For this assignment, Write a well-structured report on the work you have done, including the following ingredients:

**Time**: Include at the top of page 1 of your report a clear measure (in hours) of how long it took you to complete this project.- [5 points]
**Data**: Dedicate one section of your report to specify your choice of data set. If you chose your own, then explain the source and content of the data. Explain how the data is partitioned so that training and test data are distinct. - [10 points]
**Design Decisions**: Specify what you built and what choices you made. Please do not simply submit a debug or work log.*2015: Be sure to explain how you implemented the smoothing of the estimates of the probability of a word given a class. What data structures did you use? How are they consulted in order to make a decision?*

- [10 points]
**Results**: Include the accuracies, confusion matrices, etc., for each model on a test data set separate from the training set. - [20 points]
**Error Analysis**: Include error analysis that responds to the questions raised below – enough to convince us that you looked at the specific behavior of your models and thought about what they’re doing wrong and how you’d fix them.- The primary goal of error analysis is to understand what your classifiers are doing well, what they’re doing badly, and why.
- Use your confusion matrix to show how often each pair of labels is confused.
- Use diagrams, graphs, and interesting examples, where needed, to make your points.

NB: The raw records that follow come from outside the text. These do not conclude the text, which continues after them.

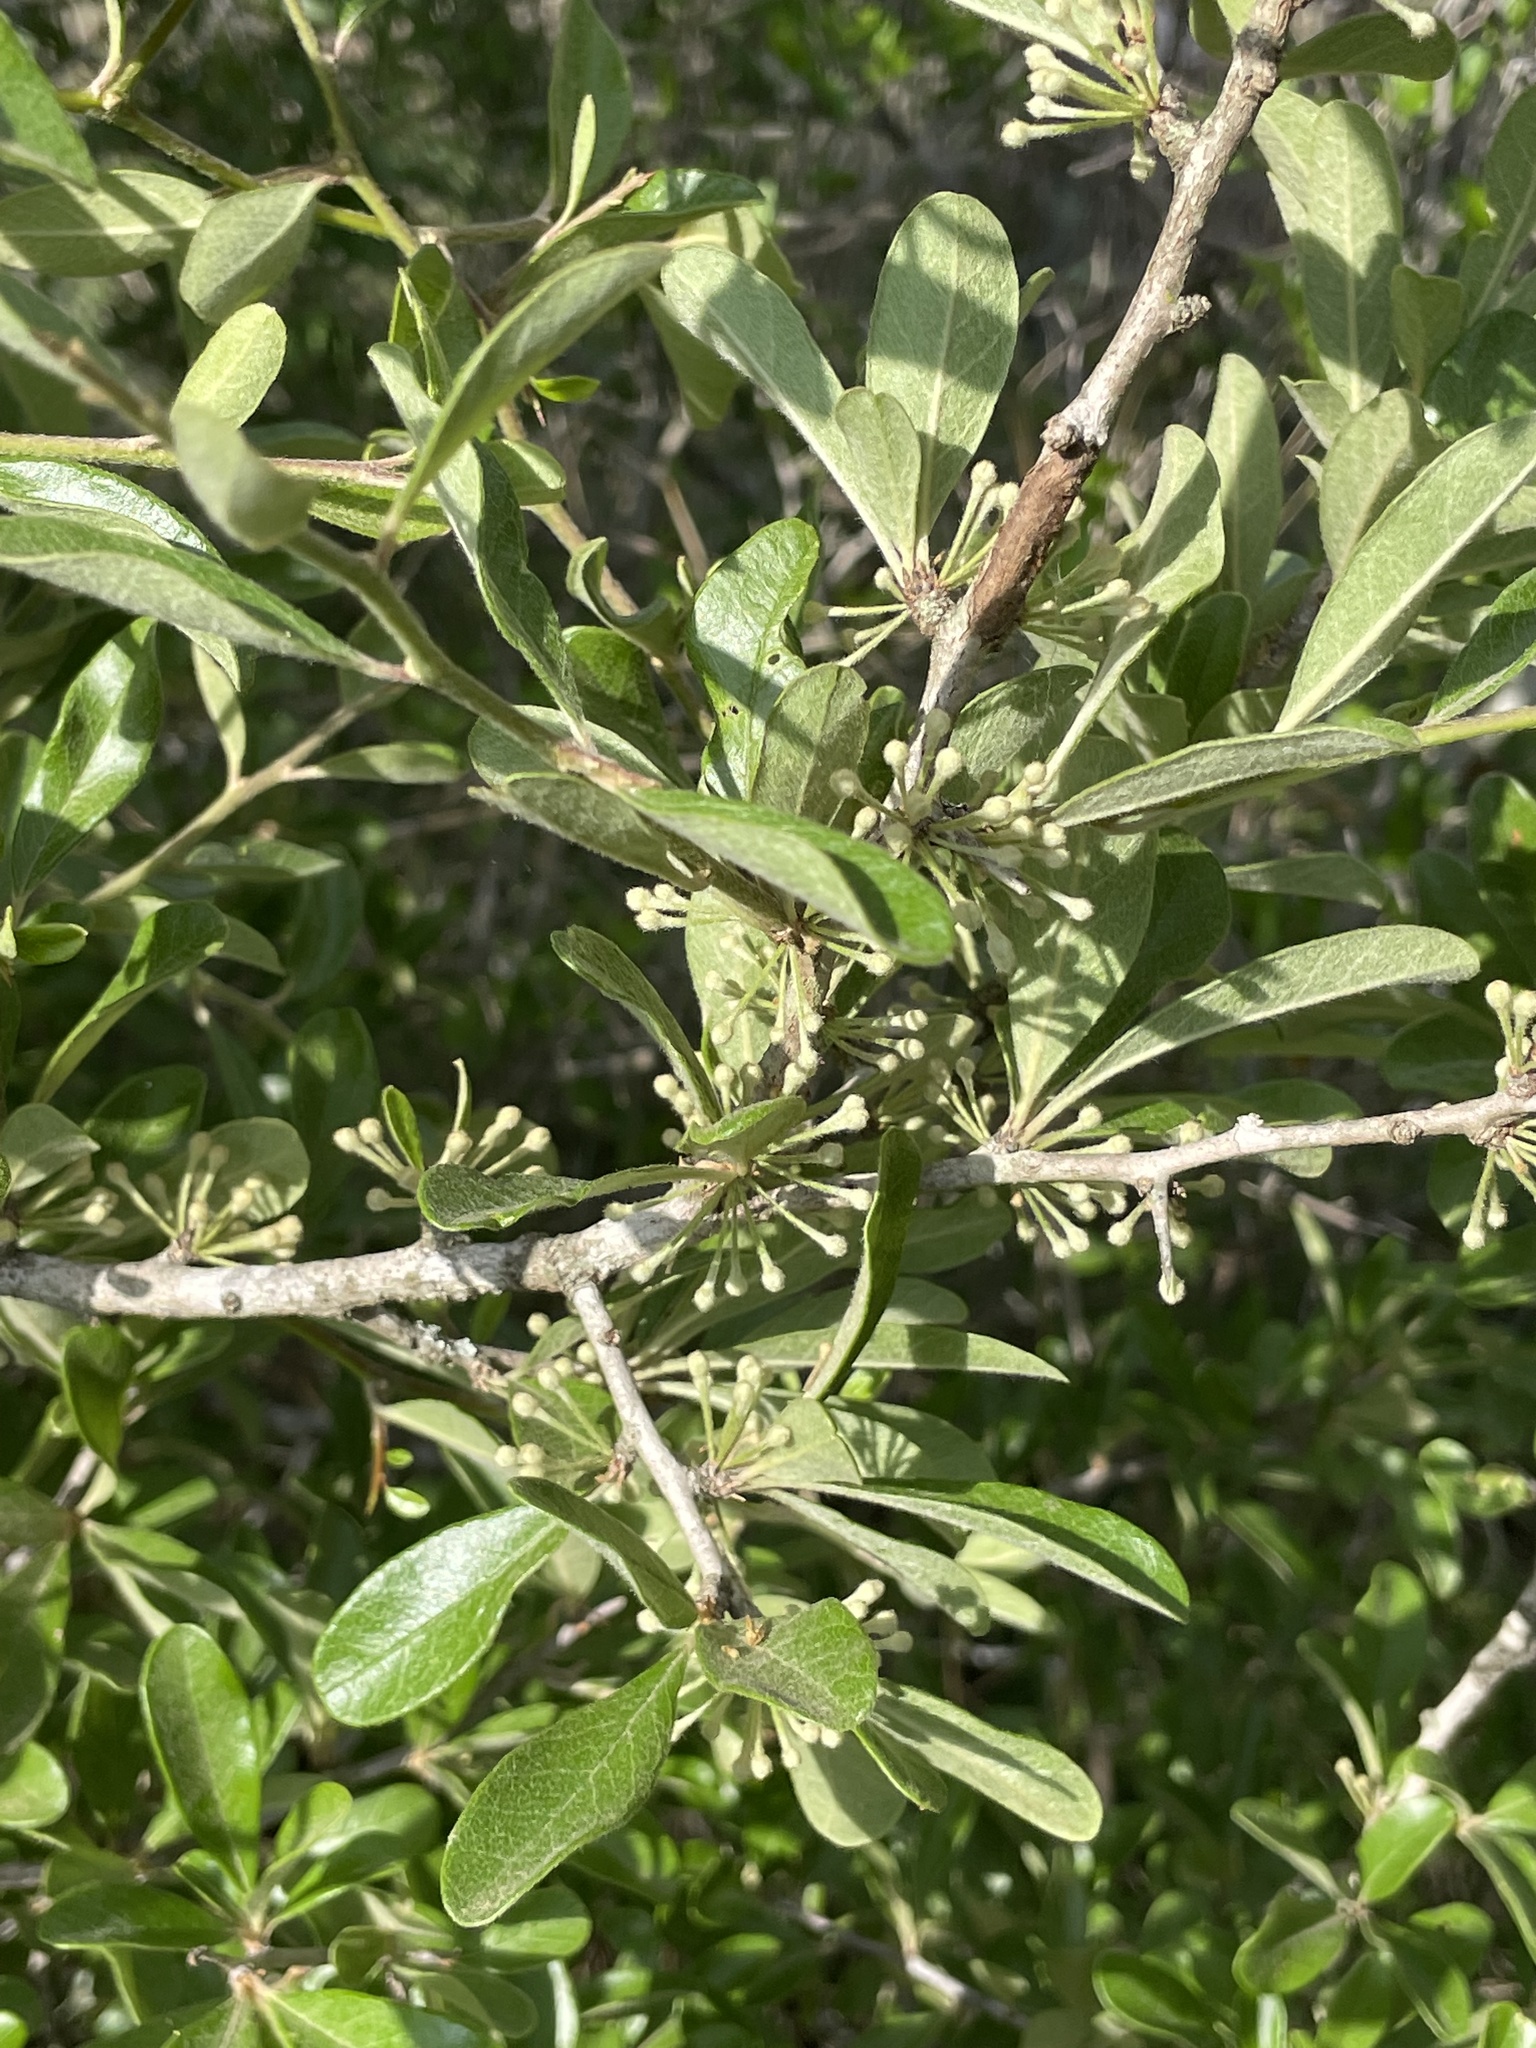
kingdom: Plantae
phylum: Tracheophyta
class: Magnoliopsida
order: Ericales
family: Sapotaceae
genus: Sideroxylon
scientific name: Sideroxylon lanuginosum
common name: Chittamwood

**Questions**: Address the following questions:

- How are the results surprising?
- Why do you think some labels are easier or harder?
- Identify some specific errors that are particularly revealing as to why or how the system makes errors.
- What cases would you (as a human) have trouble with? If so, identify a few and discuss them.
- If you were going to invest a large amount of effort into raising the accuracy of this system, what would you do and why?

- [10 points]
**Validation**: For your model(s),*demonstrate*how or*justify*why the distributions in your model are proper distributions.- Option 1: To
*justify*that your distributions are proper (i.e., valid), you need to*explain*why the local model parts of your overall model ($P(c)$ and $P(w|c)$) are proper distributions. - Option 2: To
*demonstrate*that your distributions are proper, show that the local model parts of your overall model ($P(c)$ and $P(w|c)$) are proper distributions by actually summing over all values in the range of random variable over which the distribution assigns probability.

**Feedback**: Include at the end of your report a short section titled “Feedback”. Reflect on your experience in the project and provide any concrete feedback you have for us that would help make this project a better learning experience.**Code**: Include your code at the end of your report.

[10 points] Write your report with clarity and easy-to-follow structure.

[Extra: up to 10 points]

You can think of the posterior class probability $P(c | d)$ as the classifier's confidence. Have your evaluation code compute how your classifier’s posterior class probability correlates with its accuracy in order to assess how useful this confidence really is. We are talking about statistical correlation; see the article on correlation on Wikipedia as one possible source of further insight. In essence, take the outcome (right = 1, wrong = 0) and plot that against the posterior probability for the chosen class; this allows you to visually see the correlation. Correlation is the percentage of variance explained by a linear fit. Each (outcome, probability) pair is a data point that is used to compute the correlation as explained in your book, Wikipedia, etc. After computing this measure, address the following question:

- Are more confident decisions more likely to be correct? Why or why not?

Your report should be submitted as a .pdf document via Learning Suite.

Thanks go to Dan Klein of U. C. Berkeley for the labeled proper name data set.